Sunday, February 4, 2007

Beckov Hrad


First, this place was a stark reminder of the struggle of Jews in the Diaspora.

Also, it was an awe-inspiring castle clinging to a wonderfully colored rock formation surrounded by rolling green hills at the base of the Lesser Carpathian mountain range near the Czech-Slovak border.



With respect to the first point, the Jewish cemetery adjoining the castle complex is merely the latest example of my growing awareness of the ongoing hatred of the Jews throughout Europe; particularly in the central European countries.

As the evidence piles up, I'm left feeling a tremendous amount of shame for the human race in general. This past weekend was full of cultural and natural beauty, but garnished with revolting reminders of the despicable deficiencies of the global human spirit. In the shadows of this magnificent castle was an appalling assemblage of annihilated gravestones and burials, some of which had actually been eerily exhumed and their contents removed or scattered about the surrounding area.
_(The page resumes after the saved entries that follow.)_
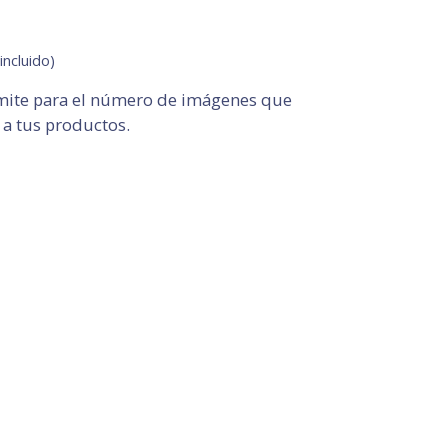
incluido)
ímite para el número de imágenes que
 a tus productos.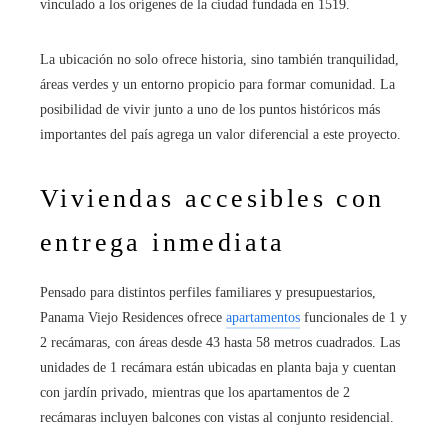
vinculado a los orígenes de la ciudad fundada en 1519.
La ubicación no solo ofrece historia, sino también tranquilidad,
áreas verdes y un entorno propicio para formar comunidad. La
posibilidad de vivir junto a uno de los puntos históricos más
importantes del país agrega un valor diferencial a este proyecto.
Viviendas accesibles con
entrega inmediata
Pensado para distintos perfiles familiares y presupuestarios,
Panama Viejo Residences ofrece
apartamentos
funcionales de 1 y
2 recámaras, con áreas desde 43 hasta 58 metros cuadrados. Las
unidades de 1 recámara están ubicadas en planta baja y cuentan
con jardín privado, mientras que los apartamentos de 2
recámaras incluyen balcones con vistas al conjunto residencial.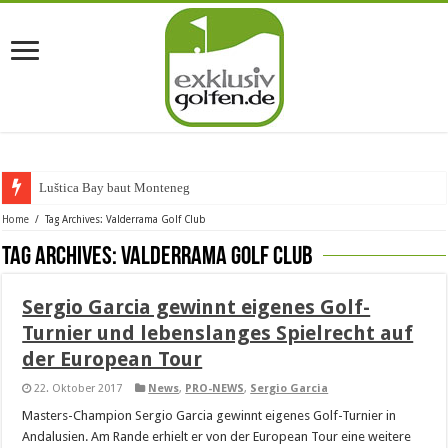
Luštica Bay baut Montenegros
Home
/
Tag Archives: Valderrama Golf Club
Tag Archives:
Valderrama Golf Club
Sergio Garcia gewinnt eigenes Golf-
Turnier und lebenslanges Spielrecht auf
der European Tour
22. Oktober 2017
News
,
PRO-NEWS
,
Sergio Garcia
Masters-Champion Sergio Garcia gewinnt eigenes Golf-Turnier in
Andalusien. Am Rande erhielt er von der European Tour eine weitere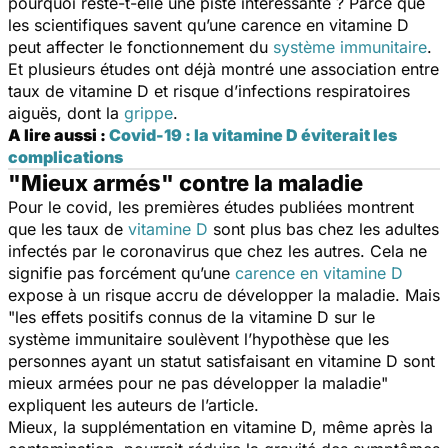
pourquoi reste-t-elle une piste intéressante ? Parce que
les scientifiques savent qu’une carence en vitamine D
peut affecter le fonctionnement du
système immunitaire
.
Et plusieurs études ont déjà montré une association entre
taux de vitamine D et risque d’infections respiratoires
aiguës, dont la
grippe
.
A lire aussi :
Covid-19 : la vitamine D éviterait les
complications
"Mieux armés" contre la maladie
Pour le covid, les premières études publiées montrent
que les taux de
vitamine D
sont plus bas chez les adultes
infectés par le coronavirus que chez les autres. Cela ne
signifie pas forcément qu’une
carence en vitamine D
expose à un risque accru de développer la maladie. Mais
"
les effets positifs connus de la vitamine D sur le
système immunitaire soulèvent l’hypothèse que les
personnes ayant un statut satisfaisant en vitamine D sont
mieux armées pour ne pas développer la maladie
"
expliquent les auteurs de l’article.
Mieux, la supplémentation en vitamine D, même après la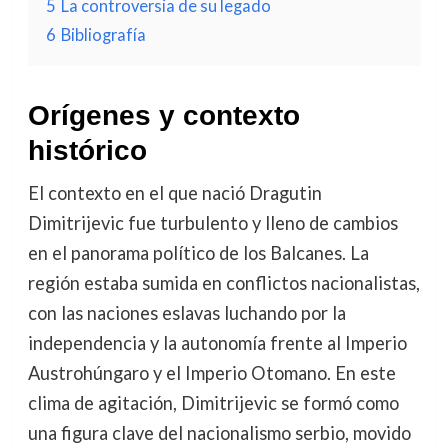
5
La controversia de su legado
6
Bibliografía
Orígenes y contexto
histórico
El contexto en el que nació Dragutin
Dimitrijevic fue turbulento y lleno de cambios
en el panorama político de los Balcanes. La
región estaba sumida en conflictos nacionalistas,
con las naciones eslavas luchando por la
independencia y la autonomía frente al Imperio
Austrohúngaro y el Imperio Otomano. En este
clima de agitación, Dimitrijevic se formó como
una figura clave del nacionalismo serbio, movido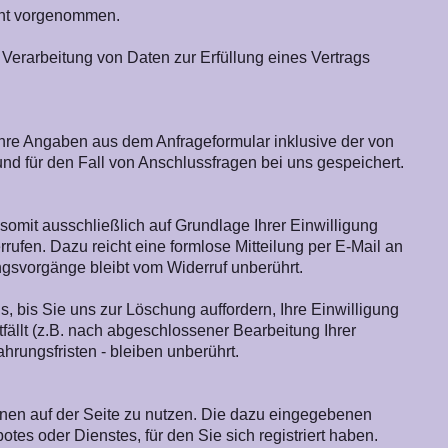
cht vorgenommen.
ie Verarbeitung von Daten zur Erfüllung eines Vertrags
re Angaben aus dem Anfrageformular inklusive der von
d für den Fall von Anschlussfragen bei uns gespeichert.
somit ausschließlich auf Grundlage Ihrer Einwilligung
rrufen. Dazu reicht eine formlose Mitteilung per E-Mail an
ngsvorgänge bleibt vom Widerruf unberührt.
 bis Sie uns zur Löschung auffordern, Ihre Einwilligung
ällt (z.B. nach abgeschlossener Bearbeitung Ihrer
ungsfristen - bleiben unberührt.
ionen auf der Seite zu nutzen. Die dazu eingegebenen
s oder Dienstes, für den Sie sich registriert haben.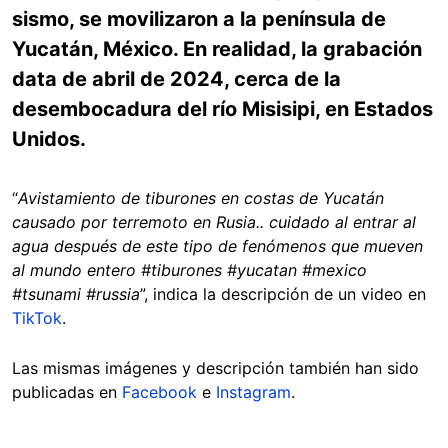
sismo, se movilizaron a la península de
Yucatán, México. En realidad, la grabación
data de abril de 2024, cerca de la
desembocadura del río Misisipi, en Estados
Unidos.
“
Avistamiento de tiburones en costas de Yucatán
causado por terremoto en Rusia.. cuidado al entrar al
agua después de este tipo de fenómenos que mueven
al mundo entero #tiburones #yucatan #mexico
#tsunami #russia
”, indica la descripción de un video en
TikTok
.
Las mismas imágenes y descripción también han sido
publicadas en
Facebook
e
Instagram
.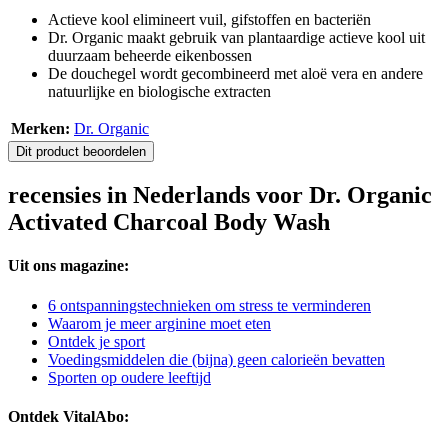
Actieve kool elimineert vuil, gifstoffen en bacteriën
Dr. Organic maakt gebruik van plantaardige actieve kool uit
duurzaam beheerde eikenbossen
De douchegel wordt gecombineerd met aloë vera en andere
natuurlijke en biologische extracten
Merken:
Dr. Organic
Dit product beoordelen
recensies in Nederlands voor Dr. Organic
Activated Charcoal Body Wash
Uit ons magazine:
6 ontspanningstechnieken om stress te verminderen
Waarom je meer arginine moet eten
Ontdek je sport
Voedingsmiddelen die (bijna) geen calorieën bevatten
Sporten op oudere leeftijd
Ontdek VitalAbo: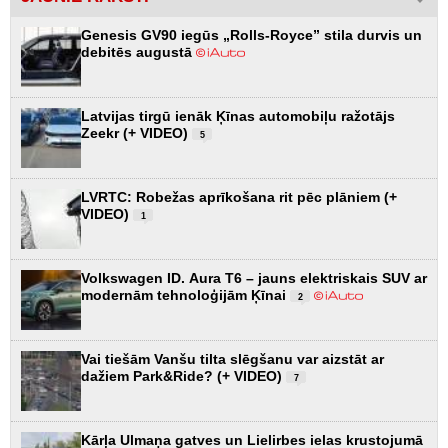
Genesis GV90 iegūs „Rolls-Royce” stila durvis un
debitēs augustā
Latvijas tirgū ienāk Ķīnas automobiļu ražotājs
Zeekr (+ VIDEO)
5
LVRTC: Robežas aprīkošana rit pēc plāniem (+
VIDEO)
1
Volkswagen ID. Aura T6 – jauns elektriskais SUV ar
modernām tehnoloģijām Ķīnai
2
Vai tiešām Vanšu tilta slēgšanu var aizstāt ar
dažiem Park&Ride? (+ VIDEO)
7
Kārļa Ulmaņa gatves un Lielirbes ielas krustojumā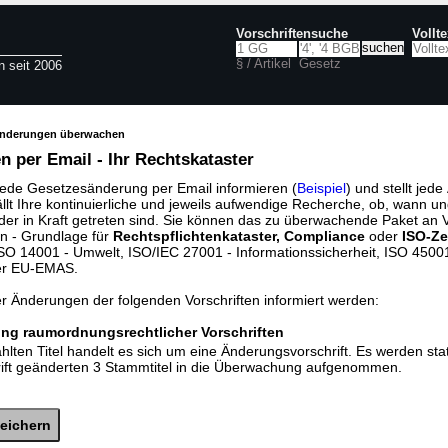
Vorschriftensuche
Vollt
§ / Artikel
Gesetz
n seit 2006
änderungen überwachen
 per Email - Ihr Rechtskataster
jede Gesetzesänderung per Email informieren (
Beispiel
) und stellt jed
ällt Ihre kontinuierliche und jeweils aufwendige Recherche, ob, wann u
der in Kraft getreten sind. Sie können das zu überwachende Paket an V
n - Grundlage für
Rechtspflichtenkataster, Compliance
oder
ISO-Ze
O 14001 - Umwelt, ISO/IEC 27001 - Informationssicherheit, ISO 45001 
er EU-EMAS.
er Änderungen der folgenden Vorschriften informiert werden:
ng raumordnungsrechtlicher Vorschriften
lten Titel handelt es sich um eine Änderungsvorschrift. Es werden sta
rift geänderten 3 Stammtitel in die Überwachung aufgenommen.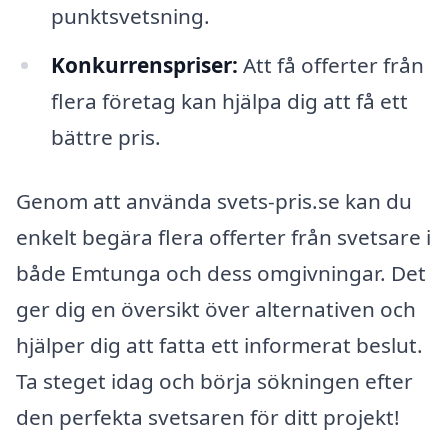
punktsvetsning.
Konkurrenspriser:
Att få offerter från
flera företag kan hjälpa dig att få ett
bättre pris.
Genom att använda svets-pris.se kan du
enkelt begära flera offerter från svetsare i
både Emtunga och dess omgivningar. Det
ger dig en översikt över alternativen och
hjälper dig att fatta ett informerat beslut.
Ta steget idag och börja sökningen efter
den perfekta svetsaren för ditt projekt!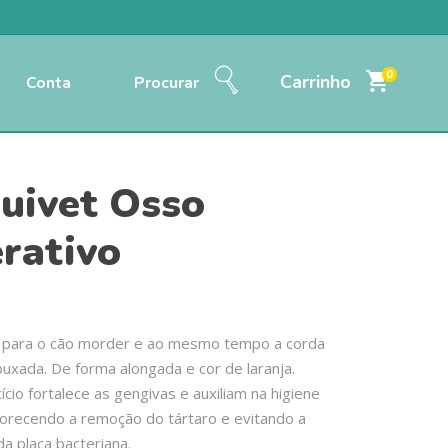
0
Carrinho
Conta
Procurar
uivet Osso
erativo
 para o cão morder e ao mesmo tempo a corda
uxada. De forma alongada e cor de laranja.
ício fortalece as gengivas e auxiliam na higiene
vorecendo a remoção do tártaro e evitando a
a placa bacteriana.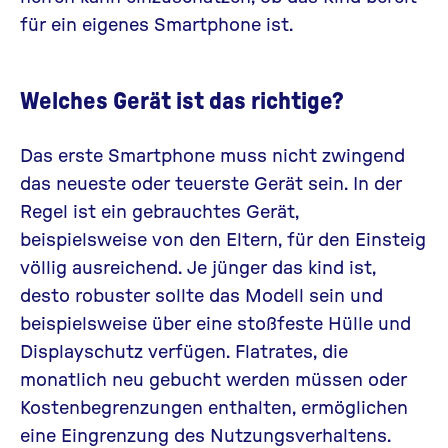
für ein eigenes Smartphone ist.
Welches Gerät ist das richtige
?
Das erste Smartphone muss nicht zwingend
das neueste oder teuerste Gerät sein. In der
Regel ist ein gebrauchtes Gerät,
beispielsweise von den Eltern, für den Einsteig
völlig ausreichend. Je jünger das kind ist,
desto robuster sollte das Modell sein und
beispielsweise über eine stoßfeste Hülle und
Displayschutz verfügen.
Flatrates, die
monatlich neu gebucht werden müssen oder
Koste
nbegrenzungen enthalten,
ermöglichen
eine Eingrenzung des Nutzungsverhaltens.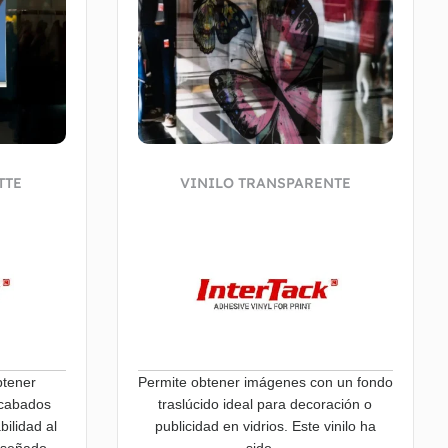
TTE
VINILO TRANSPARENTE
btener
Permite obtener imágenes con un fondo
acabados
traslúcido ideal para decoración o
ilidad al
publicidad en vidrios. Este vinilo ha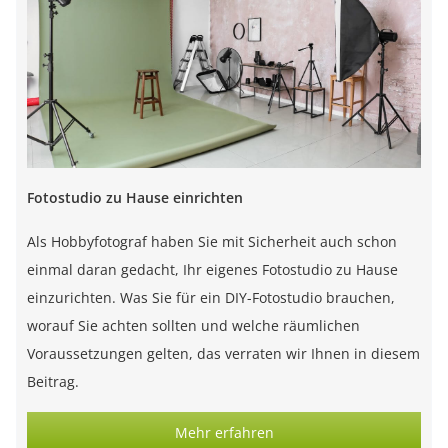
Fotostudio zu Hause einrichten
Als Hobbyfotograf haben Sie mit Sicherheit auch schon
einmal daran gedacht, Ihr eigenes Fotostudio zu Hause
einzurichten. Was Sie für ein DIY-Fotostudio brauchen,
worauf Sie achten sollten und welche räumlichen
Voraussetzungen gelten, das verraten wir Ihnen in diesem
Beitrag.
Mehr erfahren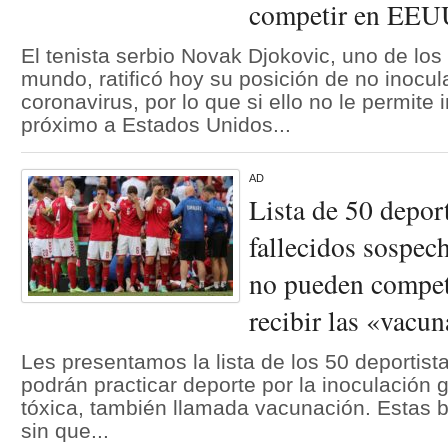
competir en EEU
El tenista serbio Novak Djokovic, uno de los
mundo, ratificó hoy su posición de no inocul
coronavirus, por lo que si ello no le permite
próximo a Estados Unidos...
AD
Lista de 50 deport
fallecidos sospec
no pueden compet
recibir las «vac
Les presentamos la lista de los 50 deportist
podrán practicar deporte por la inoculación 
tóxica, también llamada vacunación. Estas 
sin que...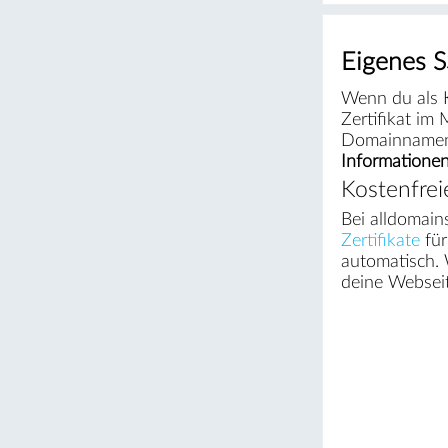
Eigenes SS
Wenn du als 
Zertifikat im
Domainnamen 
Informatione
Kostenfreie
Bei alldomain
Zertifikate
für
automatisch. 
deine Webseit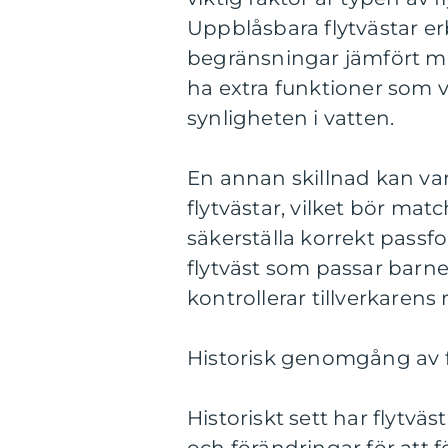
Uppblåsbara flytvästar erb
begränsningar jämfört me
ha extra funktioner som vi
synligheten i vatten.
En annan skillnad kan var
flytvästar, vilket bör mat
säkerställa korrekt passfo
flytväst som passar barne
kontrollerar tillverkaren
Historisk genomgång av f
Historiskt sett har flytvä
och förändringar för att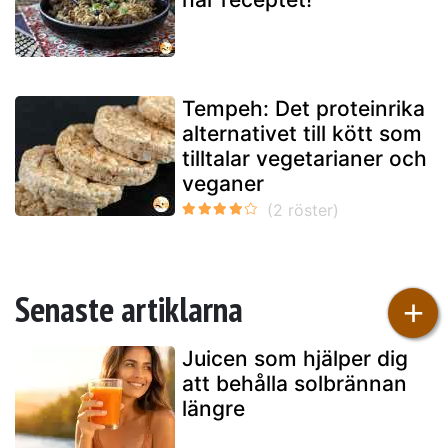
Tempeh: Det proteinrika
alternativet till kött som
tilltalar vegetarianer och
veganer
Senaste artiklarna
+
Juicen som hjälper dig
att behålla solbrännan
längre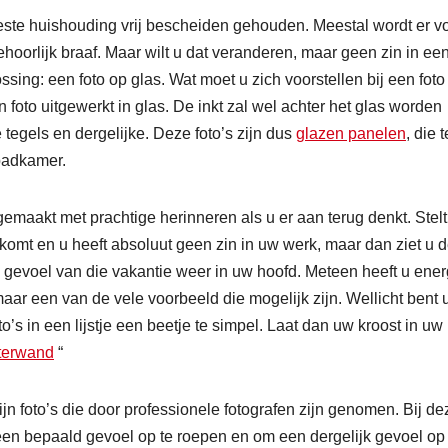
ste huishouding vrij bescheiden gehouden. Meestal wordt er v
ehoorlijk braaf. Maar wilt u dat veranderen, maar geen zin in ee
ng: een foto op glas. Wat moet u zich voorstellen bij een foto
 foto uitgewerkt in glas. De inkt zal wel achter het glas worden
re tegels en dergelijke. Deze foto’s zijn dus
glazen panelen
, die t
badkamer.
gemaakt met prachtige herinneren als u er aan terug denkt. Stelt
komt en u heeft absoluut geen zin in uw werk, maar dan ziet u 
he gevoel van die vakantie weer in uw hoofd. Meteen heeft u ener
maar een van de vele voorbeeld die mogelijk zijn. Wellicht bent 
o’s in een lijstje een beetje te simpel. Laat dan uw kroost in uw
terwand
“
ijn foto’s die door professionele fotografen zijn genomen. Bij de
 een bepaald gevoel op te roepen en om een dergelijk gevoel op 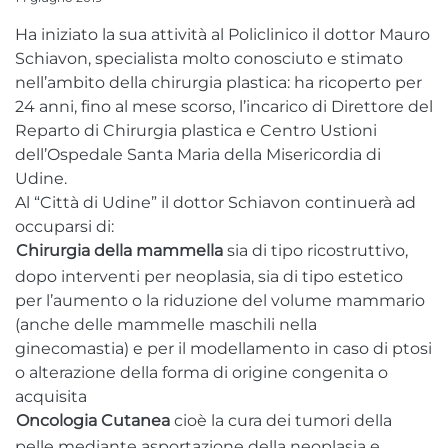
Ha iniziato la sua attività al Policlinico il dottor Mauro
CONTATTI
Schiavon, specialista molto conosciuto e stimato
nell’ambito della chirurgia plastica: ha ricoperto per
Policlinico
24 anni, fino al mese scorso, l’incarico di Direttore del
Reparto di Chirurgia plastica e Centro Ustioni
Udine - Viale Venezia
dell’Ospedale Santa Maria della Misericordia di
Udine - Via Joppi
Udine.
Al “Città di Udine” il dottor Schiavon continuerà ad
Centri Prelievi
occuparsi di:
Chirurgia della mammella
sia di tipo ricostruttivo,
Udine - Viale Venezia
dopo interventi per neoplasia, sia di tipo estetico
Trieste - via Battisti
per l’aumento o la riduzione del volume mammario
(anche delle mammelle maschili nella
Trieste - via Marchesetti
ginecomastia) e per il modellamento in caso di ptosi
o alterazione della forma di origine congenita o
acquisita
Oncologia Cutanea
cioè la cura dei tumori della
pelle mediante asportazione della neoplasia e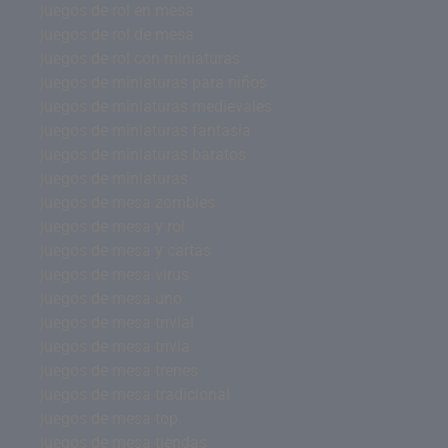
juegos de rol en mesa
juegos de rol de mesa
juegos de rol con miniaturas
juegos de miniaturas para niños
juegos de miniaturas medievales
juegos de miniaturas fantasía
juegos de miniaturas baratos
juegos de miniaturas
juegos de mesa zombies
juegos de mesa y rol
juegos de mesa y cartas
juegos de mesa virus
juegos de mesa uno
juegos de mesa trivial
juegos de mesa trivia
juegos de mesa trenes
juegos de mesa tradicional
juegos de mesa top
juegos de mesa tiendas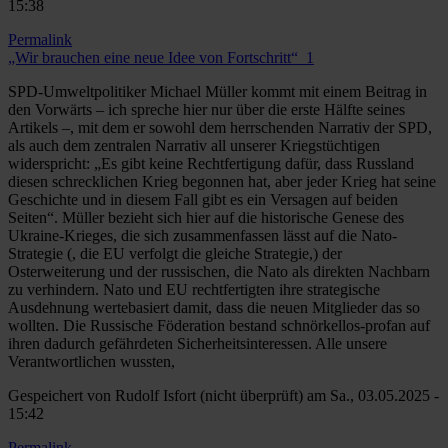
15:38
Permalink
„Wir brauchen eine neue Idee von Fortschritt“_1
SPD-Umweltpolitiker Michael Müller kommt mit einem Beitrag in
den Vorwärts – ich spreche hier nur über die erste Hälfte seines
Artikels –, mit dem er sowohl dem herrschenden Narrativ der SPD,
als auch dem zentralen Narrativ all unserer Kriegstüchtigen
widerspricht: „Es gibt keine Rechtfertigung dafür, dass Russland
diesen schrecklichen Krieg begonnen hat, aber jeder Krieg hat seine
Geschichte und in diesem Fall gibt es ein Versagen auf beiden
Seiten“. Müller bezieht sich hier auf die historische Genese des
Ukraine-Krieges, die sich zusammenfassen lässt auf die Nato-
Strategie (, die EU verfolgt die gleiche Strategie,) der
Osterweiterung und der russischen, die Nato als direkten Nachbarn
zu verhindern. Nato und EU rechtfertigten ihre strategische
Ausdehnung wertebasiert damit, dass die neuen Mitglieder das so
wollten. Die Russische Föderation bestand schnörkellos-profan auf
ihren dadurch gefährdeten Sicherheitsinteressen. Alle unsere
Verantwortlichen wussten,
Gespeichert von
Rudolf Isfort (nicht überprüft)
am Sa., 03.05.2025 -
15:42
Permalink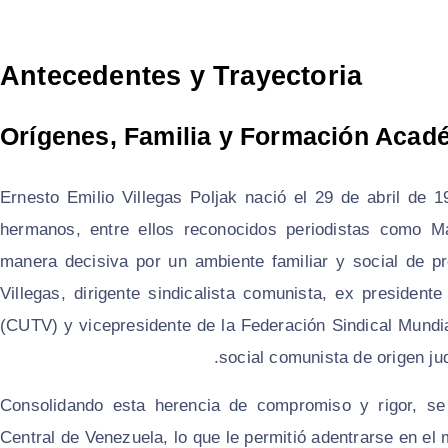
Antecedentes y Trayectoria
Orígenes, Familia y Formación Acad
Ernesto Emilio Villegas Poljak nació el 29 de abril de
hermanos, entre ellos reconocidos periodistas como Ma
manera decisiva por un ambiente familiar y social de pro
Villegas, dirigente sindicalista comunista, ex president
(CUTV) y vicepresidente de la Federación Sindical Mundial
social comunista de origen jud
Consolidando esta herencia de compromiso y rigor, se
Central de Venezuela, lo que le permitió adentrarse en e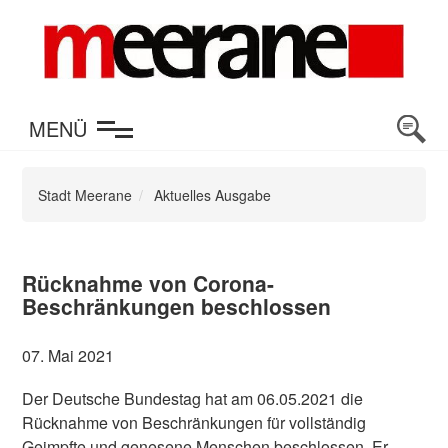
en
MENÜ
Stadt Meerane
Aktuelles Ausgabe
Rücknahme von Corona-
Beschränkungen beschlossen
07. Mai 2021
Der Deutsche Bundestag hat am 06.05.2021 die
Rücknahme von Beschränkungen für vollständig
Geimpfte und genesene Menschen beschlossen. Er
The gravestones that bore inscriptions in Hebrew were the most molested:

Some of the older less sophisticated headstones were just ripped right out of the ground:

As my stomach turned and the clouds covered then uncovered the sun sending random bursts of sunshine across the hills illuminating grisly scene after grisly scene, I awkwardly placed stones on top of the few intact graves to honor the deceased hoping to bring some element of peace to their tortured afterlives.

YMCA: "The color of a person's skin reveals only one thing. The color of a person's skin."

Bob Dylan: "How many roads must a man walk down before you call him a man?"

1 comment:

Mark said...

Sounds like the place got to you. Don't despair, for every act of stupid ignorant vandalism there is probably an unselfish act of kindness carried out by the same misguided person.